Cenozoic tropical carbonate sedimentation was strongly influenced by local and regional tectonics in SE Asia. This paper outlines the evolution of the syntectonic Eocene to middle Miocene Tonasa Formation of South Sulawesi, evaluating controls on sedimentation, facies distribution and sequence development. Development of a facies model for this Cenozoic tropical carbonate platform provides a meaningful analogue for similar, less well‐studied SE Asian carbonates, which commonly comprise targets for hydrocarbon exploration. This study also has considerable implications for the study of syntectonic carbonates, controls on carbonate sedimentation, carbonate platform development in backarc areas and SE Asian tectonics. Detailed facies mapping, logging, petrographic and biostratigraphic analyses indicate that the Tonasa Formation was deposited initially as part of a transgressive sequence in a backarc setting.

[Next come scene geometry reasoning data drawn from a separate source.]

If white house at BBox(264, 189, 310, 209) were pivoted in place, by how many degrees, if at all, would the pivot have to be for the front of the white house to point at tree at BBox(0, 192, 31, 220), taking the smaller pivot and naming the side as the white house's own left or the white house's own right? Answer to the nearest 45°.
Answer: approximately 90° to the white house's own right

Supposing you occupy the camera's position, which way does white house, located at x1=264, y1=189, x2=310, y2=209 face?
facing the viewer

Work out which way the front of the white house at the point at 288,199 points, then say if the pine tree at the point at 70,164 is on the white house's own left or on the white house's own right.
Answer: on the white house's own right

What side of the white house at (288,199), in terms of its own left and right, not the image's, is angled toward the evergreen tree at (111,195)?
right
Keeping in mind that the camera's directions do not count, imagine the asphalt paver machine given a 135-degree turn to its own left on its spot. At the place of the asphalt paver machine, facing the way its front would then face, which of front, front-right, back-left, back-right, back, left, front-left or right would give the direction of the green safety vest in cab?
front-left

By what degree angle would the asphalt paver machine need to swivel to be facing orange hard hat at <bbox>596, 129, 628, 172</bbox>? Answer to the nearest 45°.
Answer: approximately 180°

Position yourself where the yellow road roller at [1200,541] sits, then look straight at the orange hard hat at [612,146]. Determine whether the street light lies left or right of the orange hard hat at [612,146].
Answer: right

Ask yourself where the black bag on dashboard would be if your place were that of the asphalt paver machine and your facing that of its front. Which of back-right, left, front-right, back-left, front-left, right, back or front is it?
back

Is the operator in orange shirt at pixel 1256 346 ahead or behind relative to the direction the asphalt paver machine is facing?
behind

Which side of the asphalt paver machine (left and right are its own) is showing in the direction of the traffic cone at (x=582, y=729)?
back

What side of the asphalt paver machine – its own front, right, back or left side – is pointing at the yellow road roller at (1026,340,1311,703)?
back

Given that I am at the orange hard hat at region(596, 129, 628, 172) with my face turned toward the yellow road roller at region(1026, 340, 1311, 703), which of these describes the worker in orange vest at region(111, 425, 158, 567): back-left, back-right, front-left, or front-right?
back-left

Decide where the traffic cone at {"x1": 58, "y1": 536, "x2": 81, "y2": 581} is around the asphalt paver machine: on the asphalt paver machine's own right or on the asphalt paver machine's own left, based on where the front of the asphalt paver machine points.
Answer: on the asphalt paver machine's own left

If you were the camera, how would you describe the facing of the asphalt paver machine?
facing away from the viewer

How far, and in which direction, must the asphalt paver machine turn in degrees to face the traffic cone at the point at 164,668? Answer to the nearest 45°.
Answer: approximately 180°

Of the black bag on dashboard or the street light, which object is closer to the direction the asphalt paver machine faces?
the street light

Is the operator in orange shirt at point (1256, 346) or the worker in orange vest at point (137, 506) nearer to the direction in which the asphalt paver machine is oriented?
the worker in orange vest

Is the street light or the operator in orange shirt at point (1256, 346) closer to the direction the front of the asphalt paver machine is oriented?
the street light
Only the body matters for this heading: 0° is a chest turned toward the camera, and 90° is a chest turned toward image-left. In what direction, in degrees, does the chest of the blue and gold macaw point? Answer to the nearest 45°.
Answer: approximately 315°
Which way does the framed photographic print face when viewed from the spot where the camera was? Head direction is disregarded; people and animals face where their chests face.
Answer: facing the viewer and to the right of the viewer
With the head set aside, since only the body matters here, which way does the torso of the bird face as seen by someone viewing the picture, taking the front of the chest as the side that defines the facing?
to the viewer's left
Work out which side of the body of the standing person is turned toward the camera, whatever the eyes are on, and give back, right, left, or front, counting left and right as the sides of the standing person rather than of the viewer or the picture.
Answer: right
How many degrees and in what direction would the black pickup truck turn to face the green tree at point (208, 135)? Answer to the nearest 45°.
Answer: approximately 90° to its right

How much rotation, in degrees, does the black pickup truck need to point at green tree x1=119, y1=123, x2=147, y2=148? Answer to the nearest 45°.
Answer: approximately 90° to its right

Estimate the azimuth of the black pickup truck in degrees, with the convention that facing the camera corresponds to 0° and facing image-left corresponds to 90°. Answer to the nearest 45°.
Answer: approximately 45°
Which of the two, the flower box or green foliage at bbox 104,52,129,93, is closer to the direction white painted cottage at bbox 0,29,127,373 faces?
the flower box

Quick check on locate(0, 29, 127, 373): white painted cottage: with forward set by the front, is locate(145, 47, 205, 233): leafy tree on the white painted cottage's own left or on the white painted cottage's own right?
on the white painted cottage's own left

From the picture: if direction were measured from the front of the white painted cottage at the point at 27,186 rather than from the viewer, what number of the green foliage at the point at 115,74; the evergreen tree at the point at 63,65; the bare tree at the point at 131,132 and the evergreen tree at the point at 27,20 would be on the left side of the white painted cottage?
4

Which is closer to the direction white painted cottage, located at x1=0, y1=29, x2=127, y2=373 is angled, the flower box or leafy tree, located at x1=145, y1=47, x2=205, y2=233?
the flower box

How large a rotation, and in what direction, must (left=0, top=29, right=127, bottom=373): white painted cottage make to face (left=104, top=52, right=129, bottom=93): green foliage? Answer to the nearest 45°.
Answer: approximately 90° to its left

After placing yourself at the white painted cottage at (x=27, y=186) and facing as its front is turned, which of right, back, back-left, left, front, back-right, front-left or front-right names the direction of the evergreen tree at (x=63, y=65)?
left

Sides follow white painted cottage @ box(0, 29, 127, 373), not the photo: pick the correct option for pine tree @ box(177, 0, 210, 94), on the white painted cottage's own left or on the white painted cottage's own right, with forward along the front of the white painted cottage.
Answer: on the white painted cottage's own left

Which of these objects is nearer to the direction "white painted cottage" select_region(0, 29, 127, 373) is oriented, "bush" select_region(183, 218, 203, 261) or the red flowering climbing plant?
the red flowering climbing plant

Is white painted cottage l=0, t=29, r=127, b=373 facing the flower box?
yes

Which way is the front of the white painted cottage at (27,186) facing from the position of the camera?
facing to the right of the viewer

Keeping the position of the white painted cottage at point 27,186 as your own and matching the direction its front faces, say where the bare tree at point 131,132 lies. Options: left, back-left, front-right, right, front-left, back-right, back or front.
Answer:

By late Eocene times, shallow‐water carbonates were being deposited over much of South Sulawesi forming a widespread (100‐km long) platform area. Shallow‐water sedimentation continued unabated in some areas of the platform until the middle Miocene. Elsewhere, active normal faulting resulted in fault‐block platforms, with local subaerial exposure of footwall blocks and the formation of basinal graben in adjacent hangingwall areas. Platform‐top facies were aggradational and dominated by larger benthic foraminifera. Low‐angle slopes, particularly hangingwall dip slopes, were characterized by the development of ramps. Faults, controlled in part by pre‐existing structures, were periodically active and formed steep escarpment margins. Variable regional subsidence strongly influenced the development of the Tonasa Carbonate Platform, whereas platform‐wide effects caused by regional eustacy have not been identified. Computer modelling of the Tonasa Platform confirms that the accommodation space and sedimentary geometries observed can be produced by block faulting and regional subsidence alone. Modelling also reveals that regional subsidence and extension, oblique to the main stretching direction, were low on the margins of the backarc basin. Shallow‐water accumulation rates for this foraminifera‐dominated tropical carbonate platform were an order of magnitude lower than those for modern warm‐water platforms dominated by corals or ooids.